> _TRAVAIL DEMANDÉ_:
- A) Indiquez si les affirmations (i), (ii) et (iii) concordent avec l'extrait sur la faillite de l'autorité morale. Pour chacune, répondez par oui ou non et citez à l'identique les mots décisifs de l'extrait. (i) C8 est une chaîne publique. (ii) L'auteur est convaincu que l'émission finira par être arrêtée. (iii) La deuxième autorité morale citée est le CSA.
- B) D'après l'extrait sur la faillite de l'autorité morale, qu'est-ce qui est seul capable de rendre possible l'éventuel arrêt de l'émission ?
- C) Poursuivez l'extrait sur la faillite de l'autorité morale à partir de sa dernière phrase.

> _EXTRAIT_:
Quel est le point commun entre ces deux affaires ? Entre Hanouna et Burgraff ?

Celui d'une faillite. D'une faillite de l'autorité morale. Je m'explique.

Seul le retrait des annonceurs est capable de rendre possible l'éventuel arrêt de cette émission (même si je suis convaincu que cela ne se produira pas). Seul l'argent qui finance et rend possible les pires dérives de la société du spectacle est aujourd'hui en capacité de stopper ces dérives. Car toutes les autorités morales ont failli. Puisque C8 est une chaîne privée, la première autorité morale est celle de la direction de la chaîne qui aurait dû depuis longtemps s'exprimer pour condamner ces dérives et y mettre un terme. Elle ne l'a pas fait. La seconde est celle du CSA et des mécanismes dits de contrôle qui ont également failli à force d'étaler leur capacité à prendre acte comme forme ultime de leur (im)puissance. La troisième autorité morale est celle des pairs, à commencer bien sûr par les chroniqueurs eux-mêmes, mais également les journalistes, animateurs et salariés de la chaîne. Mais la faillite des deux premières (Direction et CSA) les contraint à une forme de silence qui ne préjuge pas de leur acquiescement mais signe simplement la logique d'asservissement dans laquelle les maintient la peur de perdre leur emploi ou leur émission.

Moralité de tout cela : Qui a vécu par le glaive périra par le glaive. Et pour la pub c'est pareil.

On n'est pas couché. Mais on aurait mieux fait.

Passons désormais à l'affaire "On n'est pas couché". Vanessa Burggraf s'est exprimée suite à ce Bad Buzz et après un micro Mea Culpa circonstanciel (reconnaissant qu'elle aurait du préciser que cette réforme datait de … 1990) elle fait ce que par ailleurs chacun d'entre nous ferait à sa place, c'est à dire essayer de trouver de vagues justifications rétroactives à ses errements journalistiques.

Sur le fond de cette affaire, une journaliste a clairement failli. Ce n'est ni la première ni la dernière fois, et la faute en incombe d'ailleurs au moins autant à la personne elle-même (chacun est faillible, a le droit d'être fatigué ou de ne pas être "bon") qu'à la nature de l'émission dans laquelle se joue cette faillite, une émission précisément orchestrée pour organiser des faillites et des sorties de route, qui préfère habituellement que ses invités en soient les victimes mais qui ne s'émeut pas outre-mesure que ses propres chroniqueurs endossent ce rôle. 

Donc il y a bien eu faillite de Vanessa Burggraf dans son rôle de journaliste, elle a bien relayé une Fake News, et elle a en effet eu la même finesse déontologique que celle qui anime une fin de repas de famille imbibé de vin rosé par 35 degrés à l'ombre en mode "Ah oui mais moi dans l'école de ma fille, patati patata, c'est bien la preuve." Ben non.

> _MATÉRIEL FOURNI_:
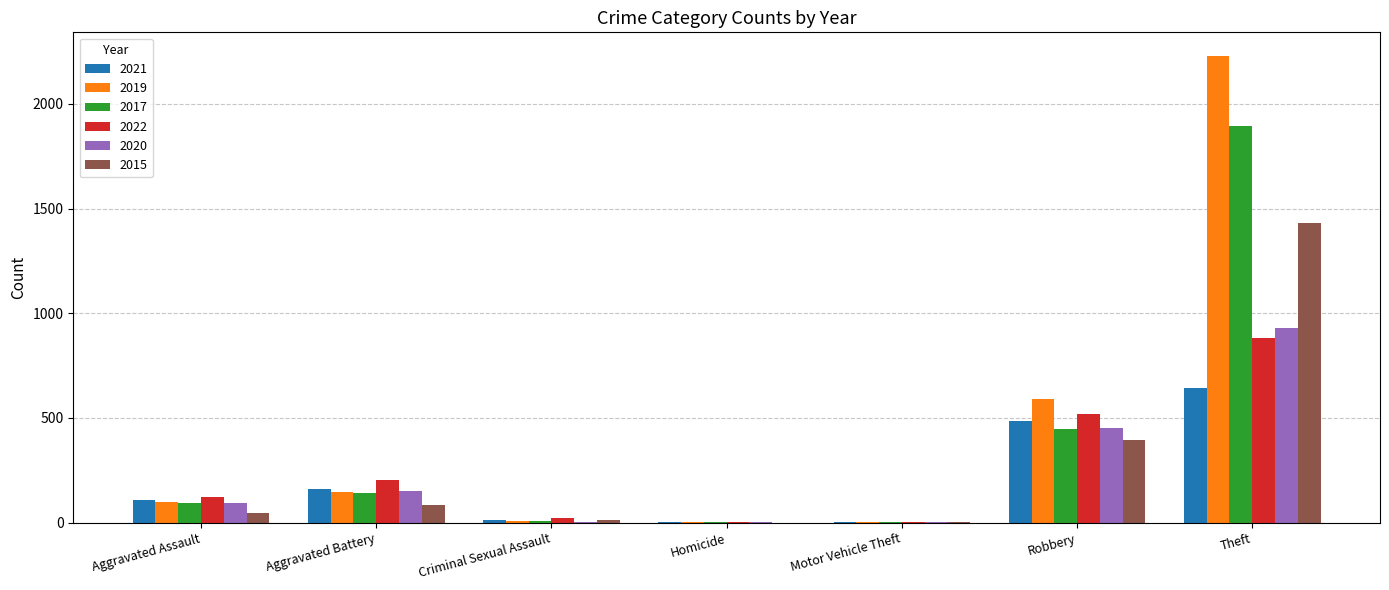

What is the maximum value for 2022?

880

> _RÉPONSES PAR POINT_:
- A)
(i) Non : « Puisque C8 est une chaîne privée »
(ii) Non : « même si je suis convaincu que cela ne se produira pas »
(iii) Oui : « La seconde est celle du CSA »

- B) Le retrait des annonceurs.

- C)
Mais ce qui m'a frappé c'est que depuis cet épisode, et au-delà de l'interview qu'elle a ensuite donné, nombre d'articles sont venus fact-checker cette séquence. Et qu'aucun d'entre eux n'a été catégorique. Tous, ou en tout cas tous ceux que j'ai lu, ont relativisé. Tous ont expliqué que "oui bien sûr", Vanessa Burggraf avait commis une erreur, mais tous ont rappelé que "oui bien sûr" il y avait en effet eu une réforme de l'orthographe datant de 1990 et mise en application par un décret sous le mandat de Najat Vallaud-Belkacem.

Décodeurs, journalistes et fact-checkeurs ont donc factuellement fait leur boulot. Qui se limite à l'énoncé d'une chronologie de faits. Laquelle chronologie seule est d'une ambivalence coupable puisqu'elle ne permet en rien de trancher de quelque manière que ce soit ce débat. Ceux qui détestent la gauche et Najat Vallaud-Belkacem ou ceux qui adorent "On n'est pas couché" et Vanessa Burggraf continueront de penser et d'affirmer ce qui est une réalité historique incontestable : une réforme de l'orthographe est entrée en vigueur sous le ministère dirigé par Najat Vallaud-Belkacem. Les autres continueront avec autant de bonne ou de mauvaise foi d'affirmer que cette réforme datait de 1990 et qu'elle a principalement été instrumentalisée par les opposants (notamment d'extrême-droite) à la politique menée par la ministre afin de décrédibiliser et de déstabiliser à la fois sa parole, son image et sa réputation. 

Ce moment de télévision aura un impact. Déjà mesurable ce matin chez Patrick Cohen dans son absence de réponse à la saillie de Philippot.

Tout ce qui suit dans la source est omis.